The records section start
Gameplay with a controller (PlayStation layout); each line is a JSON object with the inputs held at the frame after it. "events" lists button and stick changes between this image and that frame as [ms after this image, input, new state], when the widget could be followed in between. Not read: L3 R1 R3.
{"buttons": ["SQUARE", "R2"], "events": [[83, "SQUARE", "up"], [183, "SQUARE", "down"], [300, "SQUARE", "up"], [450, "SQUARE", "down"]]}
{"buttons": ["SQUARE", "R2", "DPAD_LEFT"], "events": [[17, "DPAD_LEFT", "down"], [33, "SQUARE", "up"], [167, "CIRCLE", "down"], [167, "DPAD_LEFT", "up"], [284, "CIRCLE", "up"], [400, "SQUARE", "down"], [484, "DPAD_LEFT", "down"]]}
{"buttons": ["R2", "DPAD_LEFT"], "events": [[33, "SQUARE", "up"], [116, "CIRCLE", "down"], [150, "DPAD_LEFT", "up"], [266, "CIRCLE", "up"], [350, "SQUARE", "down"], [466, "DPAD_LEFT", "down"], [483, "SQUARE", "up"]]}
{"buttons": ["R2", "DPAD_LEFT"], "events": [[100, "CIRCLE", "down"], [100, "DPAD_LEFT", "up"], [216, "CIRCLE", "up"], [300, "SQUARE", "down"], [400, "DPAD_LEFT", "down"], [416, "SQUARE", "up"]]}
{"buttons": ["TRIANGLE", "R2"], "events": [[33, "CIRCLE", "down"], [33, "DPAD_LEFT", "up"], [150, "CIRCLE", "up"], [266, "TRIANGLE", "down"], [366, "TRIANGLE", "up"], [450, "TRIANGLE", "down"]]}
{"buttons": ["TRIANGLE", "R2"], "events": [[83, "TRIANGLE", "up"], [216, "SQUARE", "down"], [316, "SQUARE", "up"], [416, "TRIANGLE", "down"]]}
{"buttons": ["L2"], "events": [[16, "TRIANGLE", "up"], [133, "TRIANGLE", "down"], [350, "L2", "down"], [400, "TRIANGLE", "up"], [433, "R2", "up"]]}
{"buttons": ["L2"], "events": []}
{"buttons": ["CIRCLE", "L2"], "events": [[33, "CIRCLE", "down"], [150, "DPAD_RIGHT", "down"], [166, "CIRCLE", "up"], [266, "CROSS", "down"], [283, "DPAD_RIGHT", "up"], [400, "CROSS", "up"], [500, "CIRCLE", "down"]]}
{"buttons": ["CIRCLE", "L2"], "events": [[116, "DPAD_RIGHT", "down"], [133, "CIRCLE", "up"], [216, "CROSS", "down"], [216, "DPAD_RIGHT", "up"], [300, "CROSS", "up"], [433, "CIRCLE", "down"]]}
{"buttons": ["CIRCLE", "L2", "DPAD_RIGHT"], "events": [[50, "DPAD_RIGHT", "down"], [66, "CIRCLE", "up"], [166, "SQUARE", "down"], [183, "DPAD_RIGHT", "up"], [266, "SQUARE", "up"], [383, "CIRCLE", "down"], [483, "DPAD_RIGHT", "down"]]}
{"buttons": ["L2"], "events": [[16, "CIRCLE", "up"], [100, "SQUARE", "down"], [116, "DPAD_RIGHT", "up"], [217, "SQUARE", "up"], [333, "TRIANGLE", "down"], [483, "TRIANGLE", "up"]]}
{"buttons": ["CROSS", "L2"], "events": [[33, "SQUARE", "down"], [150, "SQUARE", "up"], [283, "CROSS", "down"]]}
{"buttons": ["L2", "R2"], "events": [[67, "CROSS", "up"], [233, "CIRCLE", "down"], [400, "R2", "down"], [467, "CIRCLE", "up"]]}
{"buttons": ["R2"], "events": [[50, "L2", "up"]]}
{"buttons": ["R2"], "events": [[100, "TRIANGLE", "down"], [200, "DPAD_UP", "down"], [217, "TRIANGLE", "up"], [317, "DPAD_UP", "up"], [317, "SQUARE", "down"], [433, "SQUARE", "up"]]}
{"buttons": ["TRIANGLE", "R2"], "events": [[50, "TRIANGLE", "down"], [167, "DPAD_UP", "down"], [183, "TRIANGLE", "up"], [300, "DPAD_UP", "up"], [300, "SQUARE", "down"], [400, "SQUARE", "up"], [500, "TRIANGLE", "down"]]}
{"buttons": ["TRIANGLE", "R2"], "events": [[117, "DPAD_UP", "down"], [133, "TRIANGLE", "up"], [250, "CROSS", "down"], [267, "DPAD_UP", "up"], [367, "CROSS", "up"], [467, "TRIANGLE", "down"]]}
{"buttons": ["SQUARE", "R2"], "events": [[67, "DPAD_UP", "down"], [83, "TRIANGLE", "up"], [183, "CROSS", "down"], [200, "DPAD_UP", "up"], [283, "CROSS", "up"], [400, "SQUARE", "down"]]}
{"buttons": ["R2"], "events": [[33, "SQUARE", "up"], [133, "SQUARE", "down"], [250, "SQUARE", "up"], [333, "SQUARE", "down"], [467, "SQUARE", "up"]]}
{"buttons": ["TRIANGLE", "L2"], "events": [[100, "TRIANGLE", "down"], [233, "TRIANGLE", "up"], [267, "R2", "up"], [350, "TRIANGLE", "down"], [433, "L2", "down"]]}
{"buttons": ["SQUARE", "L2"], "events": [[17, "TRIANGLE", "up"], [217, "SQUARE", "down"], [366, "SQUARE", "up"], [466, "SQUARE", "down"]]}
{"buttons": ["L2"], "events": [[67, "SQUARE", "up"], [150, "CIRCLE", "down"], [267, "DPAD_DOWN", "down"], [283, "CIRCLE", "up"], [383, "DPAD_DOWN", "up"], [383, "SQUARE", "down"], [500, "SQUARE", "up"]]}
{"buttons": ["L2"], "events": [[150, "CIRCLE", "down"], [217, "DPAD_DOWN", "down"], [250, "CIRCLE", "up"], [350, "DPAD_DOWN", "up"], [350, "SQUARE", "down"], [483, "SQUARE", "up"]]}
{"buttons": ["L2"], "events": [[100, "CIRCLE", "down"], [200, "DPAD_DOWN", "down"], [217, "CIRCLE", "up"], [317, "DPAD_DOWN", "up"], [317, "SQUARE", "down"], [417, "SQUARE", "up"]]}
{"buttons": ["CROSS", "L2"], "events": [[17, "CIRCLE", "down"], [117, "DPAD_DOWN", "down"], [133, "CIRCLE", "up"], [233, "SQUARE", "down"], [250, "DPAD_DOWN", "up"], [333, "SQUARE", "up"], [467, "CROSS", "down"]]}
The records section end
Write every record out again exactly.

- Output for this task -
Gameplay with a controller (PlayStation layout); each line is a JSON object with the inputs held at the frame after it. "events" lists button and stick changes between this image and that frame as [ms after this image, input, new state], when the widget could be followed in between. Not read: L3 R1 R3.
{"buttons": ["SQUARE", "R2"], "events": [[83, "SQUARE", "up"], [183, "SQUARE", "down"], [300, "SQUARE", "up"], [450, "SQUARE", "down"]]}
{"buttons": ["SQUARE", "R2", "DPAD_LEFT"], "events": [[17, "DPAD_LEFT", "down"], [33, "SQUARE", "up"], [167, "CIRCLE", "down"], [167, "DPAD_LEFT", "up"], [284, "CIRCLE", "up"], [400, "SQUARE", "down"], [484, "DPAD_LEFT", "down"]]}
{"buttons": ["R2", "DPAD_LEFT"], "events": [[33, "SQUARE", "up"], [116, "CIRCLE", "down"], [150, "DPAD_LEFT", "up"], [266, "CIRCLE", "up"], [350, "SQUARE", "down"], [466, "DPAD_LEFT", "down"], [483, "SQUARE", "up"]]}
{"buttons": ["R2", "DPAD_LEFT"], "events": [[100, "CIRCLE", "down"], [100, "DPAD_LEFT", "up"], [216, "CIRCLE", "up"], [300, "SQUARE", "down"], [400, "DPAD_LEFT", "down"], [416, "SQUARE", "up"]]}
{"buttons": ["TRIANGLE", "R2"], "events": [[33, "CIRCLE", "down"], [33, "DPAD_LEFT", "up"], [150, "CIRCLE", "up"], [266, "TRIANGLE", "down"], [366, "TRIANGLE", "up"], [450, "TRIANGLE", "down"]]}
{"buttons": ["TRIANGLE", "R2"], "events": [[83, "TRIANGLE", "up"], [216, "SQUARE", "down"], [316, "SQUARE", "up"], [416, "TRIANGLE", "down"]]}
{"buttons": ["L2"], "events": [[16, "TRIANGLE", "up"], [133, "TRIANGLE", "down"], [350, "L2", "down"], [400, "TRIANGLE", "up"], [433, "R2", "up"]]}
{"buttons": ["L2"], "events": []}
{"buttons": ["CIRCLE", "L2"], "events": [[33, "CIRCLE", "down"], [150, "DPAD_RIGHT", "down"], [166, "CIRCLE", "up"], [266, "CROSS", "down"], [283, "DPAD_RIGHT", "up"], [400, "CROSS", "up"], [500, "CIRCLE", "down"]]}
{"buttons": ["CIRCLE", "L2"], "events": [[116, "DPAD_RIGHT", "down"], [133, "CIRCLE", "up"], [216, "CROSS", "down"], [216, "DPAD_RIGHT", "up"], [300, "CROSS", "up"], [433, "CIRCLE", "down"]]}
{"buttons": ["CIRCLE", "L2", "DPAD_RIGHT"], "events": [[50, "DPAD_RIGHT", "down"], [66, "CIRCLE", "up"], [166, "SQUARE", "down"], [183, "DPAD_RIGHT", "up"], [266, "SQUARE", "up"], [383, "CIRCLE", "down"], [483, "DPAD_RIGHT", "down"]]}
{"buttons": ["L2"], "events": [[16, "CIRCLE", "up"], [100, "SQUARE", "down"], [116, "DPAD_RIGHT", "up"], [217, "SQUARE", "up"], [333, "TRIANGLE", "down"], [483, "TRIANGLE", "up"]]}
{"buttons": ["CROSS", "L2"], "events": [[33, "SQUARE", "down"], [150, "SQUARE", "up"], [283, "CROSS", "down"]]}
{"buttons": ["L2", "R2"], "events": [[67, "CROSS", "up"], [233, "CIRCLE", "down"], [400, "R2", "down"], [467, "CIRCLE", "up"]]}
{"buttons": ["R2"], "events": [[50, "L2", "up"]]}
{"buttons": ["R2"], "events": [[100, "TRIANGLE", "down"], [200, "DPAD_UP", "down"], [217, "TRIANGLE", "up"], [317, "DPAD_UP", "up"], [317, "SQUARE", "down"], [433, "SQUARE", "up"]]}
{"buttons": ["TRIANGLE", "R2"], "events": [[50, "TRIANGLE", "down"], [167, "DPAD_UP", "down"], [183, "TRIANGLE", "up"], [300, "DPAD_UP", "up"], [300, "SQUARE", "down"], [400, "SQUARE", "up"], [500, "TRIANGLE", "down"]]}
{"buttons": ["TRIANGLE", "R2"], "events": [[117, "DPAD_UP", "down"], [133, "TRIANGLE", "up"], [250, "CROSS", "down"], [267, "DPAD_UP", "up"], [367, "CROSS", "up"], [467, "TRIANGLE", "down"]]}
{"buttons": ["SQUARE", "R2"], "events": [[67, "DPAD_UP", "down"], [83, "TRIANGLE", "up"], [183, "CROSS", "down"], [200, "DPAD_UP", "up"], [283, "CROSS", "up"], [400, "SQUARE", "down"]]}
{"buttons": ["R2"], "events": [[33, "SQUARE", "up"], [133, "SQUARE", "down"], [250, "SQUARE", "up"], [333, "SQUARE", "down"], [467, "SQUARE", "up"]]}
{"buttons": ["TRIANGLE", "L2"], "events": [[100, "TRIANGLE", "down"], [233, "TRIANGLE", "up"], [267, "R2", "up"], [350, "TRIANGLE", "down"], [433, "L2", "down"]]}
{"buttons": ["SQUARE", "L2"], "events": [[17, "TRIANGLE", "up"], [217, "SQUARE", "down"], [366, "SQUARE", "up"], [466, "SQUARE", "down"]]}
{"buttons": ["L2"], "events": [[67, "SQUARE", "up"], [150, "CIRCLE", "down"], [267, "DPAD_DOWN", "down"], [283, "CIRCLE", "up"], [383, "DPAD_DOWN", "up"], [383, "SQUARE", "down"], [500, "SQUARE", "up"]]}
{"buttons": ["L2"], "events": [[150, "CIRCLE", "down"], [217, "DPAD_DOWN", "down"], [250, "CIRCLE", "up"], [350, "DPAD_DOWN", "up"], [350, "SQUARE", "down"], [483, "SQUARE", "up"]]}
{"buttons": ["L2"], "events": [[100, "CIRCLE", "down"], [200, "DPAD_DOWN", "down"], [217, "CIRCLE", "up"], [317, "DPAD_DOWN", "up"], [317, "SQUARE", "down"], [417, "SQUARE", "up"]]}
{"buttons": ["CROSS", "L2"], "events": [[17, "CIRCLE", "down"], [117, "DPAD_DOWN", "down"], [133, "CIRCLE", "up"], [233, "SQUARE", "down"], [250, "DPAD_DOWN", "up"], [333, "SQUARE", "up"], [467, "CROSS", "down"]]}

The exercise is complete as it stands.